→ **Exercício proposto 1**
Conte, por favor, as linhas da listagem que contêm a palavra "kern", distinguindo maiúsculas de minúsculas. Indique apenas o número.

→ **Excerto**
E quais são as outras dimensões?

Na qualidade da Democracia, o eixo em que estamos a meio, entre as liberdades civis e as liberdades económicas. O conhecido estudo da The Economist diz que somos uma Democracia com falhas, o que não nos orgulha…

…sobretudo por causa da justiça.

Por causa da justiça e da corrupção, e as coisas estão mais ou menos ligadas. Uma justiça que tarda em reformar-se, que é lenta, que induz custos de contexto a todos os agentes, e isto afeta a liberdade económica e afasta possíveis investidores. E depois temos o tema da corrupção. A corrupção é algo muito difícil de avaliar, até porque sabemos que a maior parte da corrupção nunca chega a ser identificada…

…precisamente pela natureza do que estamos a falar.

Há estimativas, mas não passam de estimativas. Por isso, os principais indicadores sobre a corrupção costumam ser índices de perceção de corrupção que, muitas vezes, são criticados por serem apenas perceções. É verdade, mas a perceção é tão difícil como a realidade. A perceção induz comportamentos. Se a perceção é a de que os índices corrupção em Portugal são elevados, o investidor estrangeiro vai evitar investir ou vai colocar esses custos de contexto de um sistema que não funciona muito bem na sua avaliação. Isto também afasta as pessoas de votarem, porque não confiam. A realidade, não sabemos bem onde está, mas a perceção é de que Portugal, dentro do panorama europeu, é um país com várias fragilidades em termos de corrupção.

Este quadro cria os incentivos errados, de como é preciso contornar o sistema e contornar a legalidade para aceder, nomeadamente, a serviços públicos.

→ **Registos de origem**
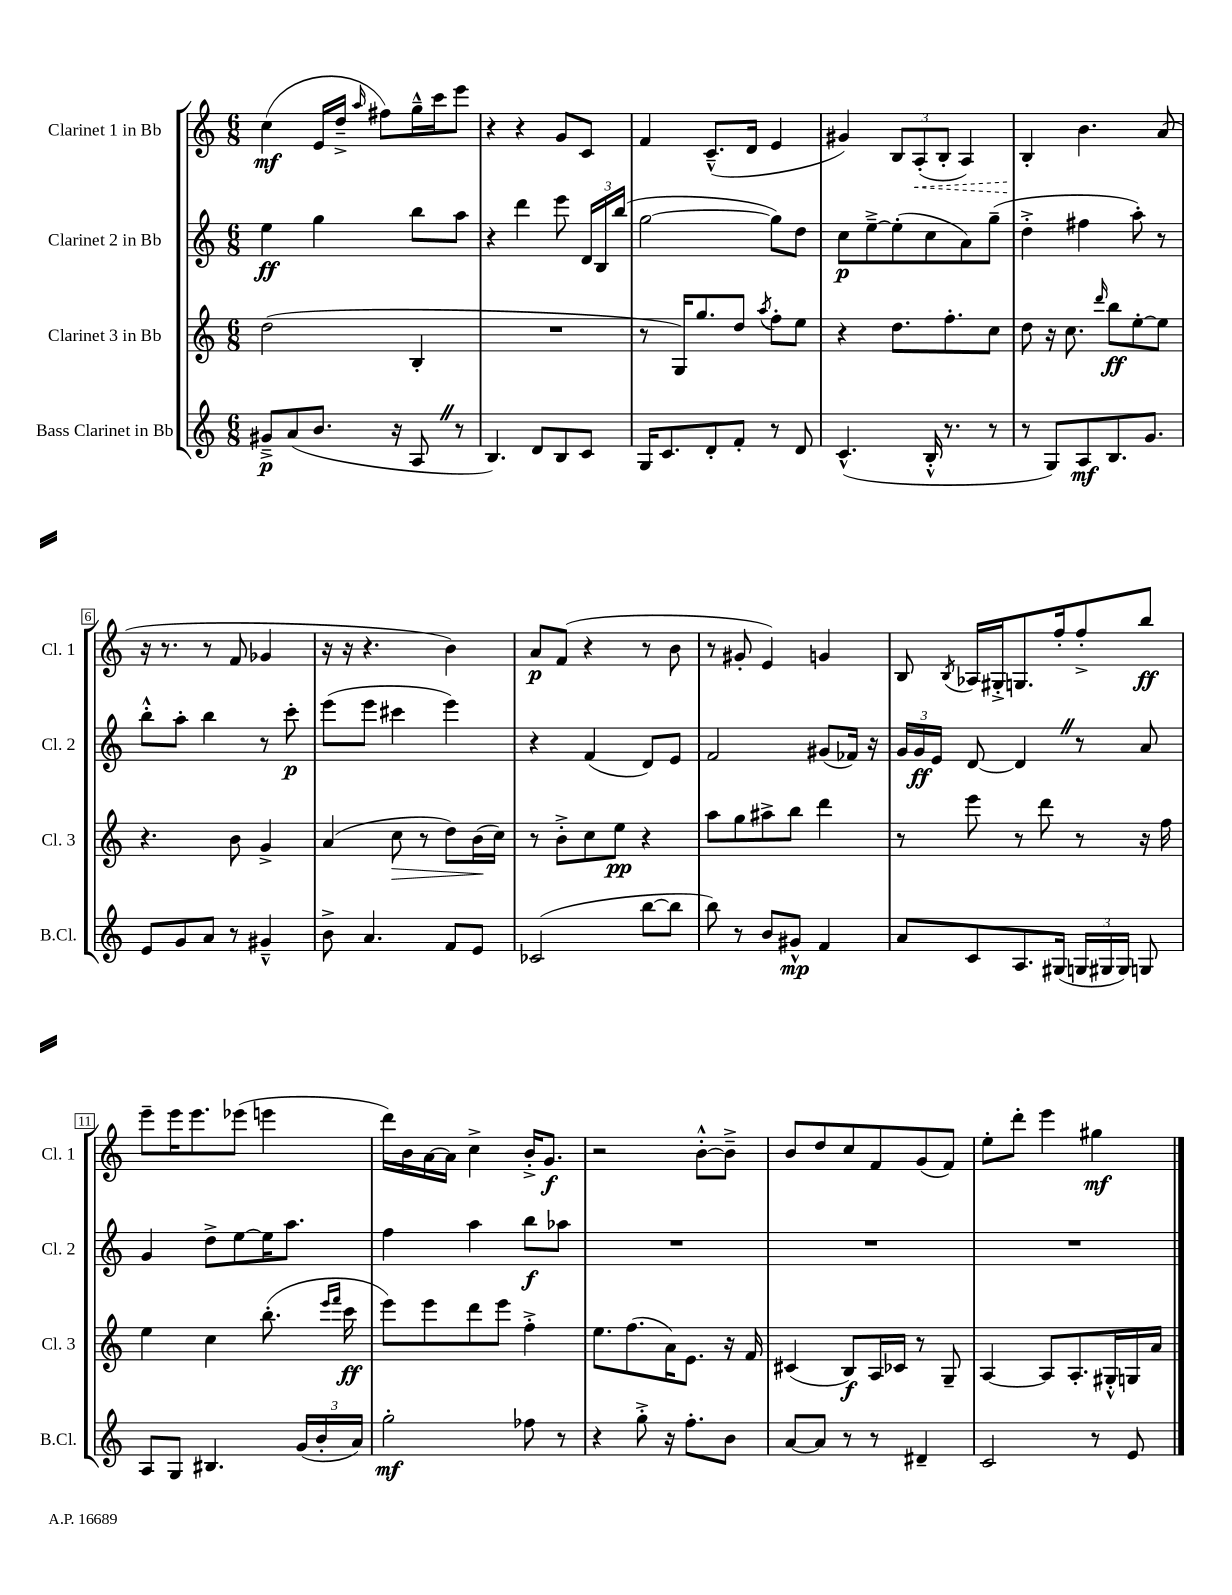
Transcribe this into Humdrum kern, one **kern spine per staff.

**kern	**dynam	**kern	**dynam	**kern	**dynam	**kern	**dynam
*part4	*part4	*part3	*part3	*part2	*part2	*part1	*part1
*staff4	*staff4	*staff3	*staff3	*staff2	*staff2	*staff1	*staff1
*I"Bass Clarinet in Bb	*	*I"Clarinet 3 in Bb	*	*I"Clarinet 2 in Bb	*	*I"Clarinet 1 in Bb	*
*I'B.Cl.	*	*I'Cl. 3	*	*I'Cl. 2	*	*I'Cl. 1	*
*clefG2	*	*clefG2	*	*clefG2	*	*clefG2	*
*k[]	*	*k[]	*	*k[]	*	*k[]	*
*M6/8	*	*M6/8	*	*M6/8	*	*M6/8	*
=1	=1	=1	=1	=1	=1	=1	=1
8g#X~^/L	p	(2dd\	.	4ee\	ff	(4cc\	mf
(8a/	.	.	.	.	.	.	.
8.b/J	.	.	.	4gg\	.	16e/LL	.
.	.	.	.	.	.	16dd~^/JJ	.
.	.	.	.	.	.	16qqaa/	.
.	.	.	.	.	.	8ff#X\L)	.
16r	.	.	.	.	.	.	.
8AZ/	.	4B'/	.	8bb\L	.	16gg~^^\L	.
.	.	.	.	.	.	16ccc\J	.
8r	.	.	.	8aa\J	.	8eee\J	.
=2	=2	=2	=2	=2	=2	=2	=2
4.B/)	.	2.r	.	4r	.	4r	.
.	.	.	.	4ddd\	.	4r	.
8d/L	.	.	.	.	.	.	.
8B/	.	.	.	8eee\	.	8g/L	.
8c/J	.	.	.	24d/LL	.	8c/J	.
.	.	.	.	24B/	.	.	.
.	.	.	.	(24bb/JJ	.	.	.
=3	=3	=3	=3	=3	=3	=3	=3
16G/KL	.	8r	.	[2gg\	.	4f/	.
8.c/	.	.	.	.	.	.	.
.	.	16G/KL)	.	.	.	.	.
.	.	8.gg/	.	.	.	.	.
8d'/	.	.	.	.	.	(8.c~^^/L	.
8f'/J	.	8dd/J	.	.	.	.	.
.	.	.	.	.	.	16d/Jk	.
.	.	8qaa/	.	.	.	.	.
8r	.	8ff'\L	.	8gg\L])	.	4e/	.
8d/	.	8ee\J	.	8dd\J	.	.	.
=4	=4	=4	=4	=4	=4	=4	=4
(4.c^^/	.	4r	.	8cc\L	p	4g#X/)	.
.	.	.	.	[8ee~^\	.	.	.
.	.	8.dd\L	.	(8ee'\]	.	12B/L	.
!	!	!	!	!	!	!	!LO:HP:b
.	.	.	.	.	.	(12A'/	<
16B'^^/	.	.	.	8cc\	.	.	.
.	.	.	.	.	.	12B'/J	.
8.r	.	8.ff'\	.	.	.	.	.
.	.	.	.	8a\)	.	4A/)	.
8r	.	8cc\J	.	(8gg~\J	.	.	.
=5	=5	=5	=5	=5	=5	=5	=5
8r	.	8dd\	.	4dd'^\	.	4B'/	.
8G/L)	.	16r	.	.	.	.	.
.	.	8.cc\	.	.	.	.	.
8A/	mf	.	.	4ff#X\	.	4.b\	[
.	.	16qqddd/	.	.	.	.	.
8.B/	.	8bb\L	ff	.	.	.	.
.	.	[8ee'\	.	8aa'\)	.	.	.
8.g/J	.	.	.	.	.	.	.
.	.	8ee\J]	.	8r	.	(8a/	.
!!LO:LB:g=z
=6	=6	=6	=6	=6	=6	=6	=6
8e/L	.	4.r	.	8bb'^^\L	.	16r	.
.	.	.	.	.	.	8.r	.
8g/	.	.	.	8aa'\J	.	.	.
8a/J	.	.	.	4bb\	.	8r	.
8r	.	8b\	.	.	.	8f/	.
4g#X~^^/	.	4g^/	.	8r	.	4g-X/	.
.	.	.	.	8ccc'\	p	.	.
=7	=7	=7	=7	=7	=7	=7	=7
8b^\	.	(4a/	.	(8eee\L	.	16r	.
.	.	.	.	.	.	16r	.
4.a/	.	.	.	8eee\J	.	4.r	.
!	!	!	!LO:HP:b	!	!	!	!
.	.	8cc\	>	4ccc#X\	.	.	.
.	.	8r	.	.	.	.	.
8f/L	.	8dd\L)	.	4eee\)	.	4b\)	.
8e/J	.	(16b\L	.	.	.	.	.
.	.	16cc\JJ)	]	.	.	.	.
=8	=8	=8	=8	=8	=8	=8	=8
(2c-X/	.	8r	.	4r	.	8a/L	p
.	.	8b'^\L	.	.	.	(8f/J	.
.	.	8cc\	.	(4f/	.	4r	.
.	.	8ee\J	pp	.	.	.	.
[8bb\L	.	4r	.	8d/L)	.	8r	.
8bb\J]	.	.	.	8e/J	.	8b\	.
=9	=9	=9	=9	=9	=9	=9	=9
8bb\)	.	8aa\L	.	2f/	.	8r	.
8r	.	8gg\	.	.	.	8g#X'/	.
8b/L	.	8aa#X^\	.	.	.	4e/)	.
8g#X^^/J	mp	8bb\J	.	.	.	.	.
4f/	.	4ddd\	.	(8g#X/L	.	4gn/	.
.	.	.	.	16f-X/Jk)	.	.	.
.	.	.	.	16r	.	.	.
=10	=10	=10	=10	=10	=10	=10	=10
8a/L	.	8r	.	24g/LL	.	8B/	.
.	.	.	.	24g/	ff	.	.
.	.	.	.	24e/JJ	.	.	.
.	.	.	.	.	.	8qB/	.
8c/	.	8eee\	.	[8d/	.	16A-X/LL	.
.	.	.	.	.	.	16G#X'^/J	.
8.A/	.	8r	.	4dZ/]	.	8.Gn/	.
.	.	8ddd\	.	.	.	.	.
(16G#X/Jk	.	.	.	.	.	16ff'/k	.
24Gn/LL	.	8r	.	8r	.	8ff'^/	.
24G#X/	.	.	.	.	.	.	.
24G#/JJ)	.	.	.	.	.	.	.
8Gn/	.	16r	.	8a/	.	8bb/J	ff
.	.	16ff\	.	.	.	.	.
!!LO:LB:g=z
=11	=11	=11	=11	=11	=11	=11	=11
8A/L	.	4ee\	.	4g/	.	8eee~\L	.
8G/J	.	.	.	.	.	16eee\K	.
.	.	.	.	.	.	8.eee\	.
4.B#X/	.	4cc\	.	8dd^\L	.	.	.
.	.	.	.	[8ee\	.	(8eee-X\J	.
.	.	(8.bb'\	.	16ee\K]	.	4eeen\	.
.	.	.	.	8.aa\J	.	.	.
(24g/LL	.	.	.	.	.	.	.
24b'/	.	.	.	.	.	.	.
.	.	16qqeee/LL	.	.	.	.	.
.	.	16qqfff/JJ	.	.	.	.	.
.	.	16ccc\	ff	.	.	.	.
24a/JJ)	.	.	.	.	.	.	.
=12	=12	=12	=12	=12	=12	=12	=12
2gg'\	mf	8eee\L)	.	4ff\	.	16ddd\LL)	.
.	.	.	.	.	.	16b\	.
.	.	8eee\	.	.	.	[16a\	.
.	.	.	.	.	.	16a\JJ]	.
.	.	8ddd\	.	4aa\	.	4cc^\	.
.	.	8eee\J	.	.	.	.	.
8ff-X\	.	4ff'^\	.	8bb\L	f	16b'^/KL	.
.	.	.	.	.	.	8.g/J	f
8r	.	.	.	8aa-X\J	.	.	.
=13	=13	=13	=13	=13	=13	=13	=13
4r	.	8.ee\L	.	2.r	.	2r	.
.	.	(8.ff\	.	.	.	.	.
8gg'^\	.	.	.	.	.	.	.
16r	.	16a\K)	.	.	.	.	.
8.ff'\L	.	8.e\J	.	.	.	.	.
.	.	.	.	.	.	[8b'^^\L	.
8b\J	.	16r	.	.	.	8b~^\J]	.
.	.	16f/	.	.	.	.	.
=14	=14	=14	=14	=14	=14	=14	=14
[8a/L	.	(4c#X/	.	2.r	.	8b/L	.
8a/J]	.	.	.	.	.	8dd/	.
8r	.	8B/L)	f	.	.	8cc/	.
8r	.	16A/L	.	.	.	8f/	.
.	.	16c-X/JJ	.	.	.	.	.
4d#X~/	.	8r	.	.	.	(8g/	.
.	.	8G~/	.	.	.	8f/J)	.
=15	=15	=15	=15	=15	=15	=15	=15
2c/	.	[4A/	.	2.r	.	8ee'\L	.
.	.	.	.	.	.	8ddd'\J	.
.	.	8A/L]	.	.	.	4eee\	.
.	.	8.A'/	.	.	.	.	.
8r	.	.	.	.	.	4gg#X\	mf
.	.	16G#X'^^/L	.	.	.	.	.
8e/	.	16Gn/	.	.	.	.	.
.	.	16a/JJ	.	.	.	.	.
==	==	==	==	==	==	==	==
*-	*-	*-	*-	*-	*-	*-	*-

→ **Exercício proposto 2**
Responda às perguntas seguintes com base no excerto:
(a) De que publicação é o estudo que fala de uma Democracia com falhas?
(b) Que tipo de índices costumam ser os principais indicadores sobre a corrupção?
(c) Por que razão as pessoas se afastam do voto?

→ **Solução 1**
2

→ **Solução 2**
(a) The Economist.
(b) Índices de perceção de corrupção.
(c) Porque não confiam.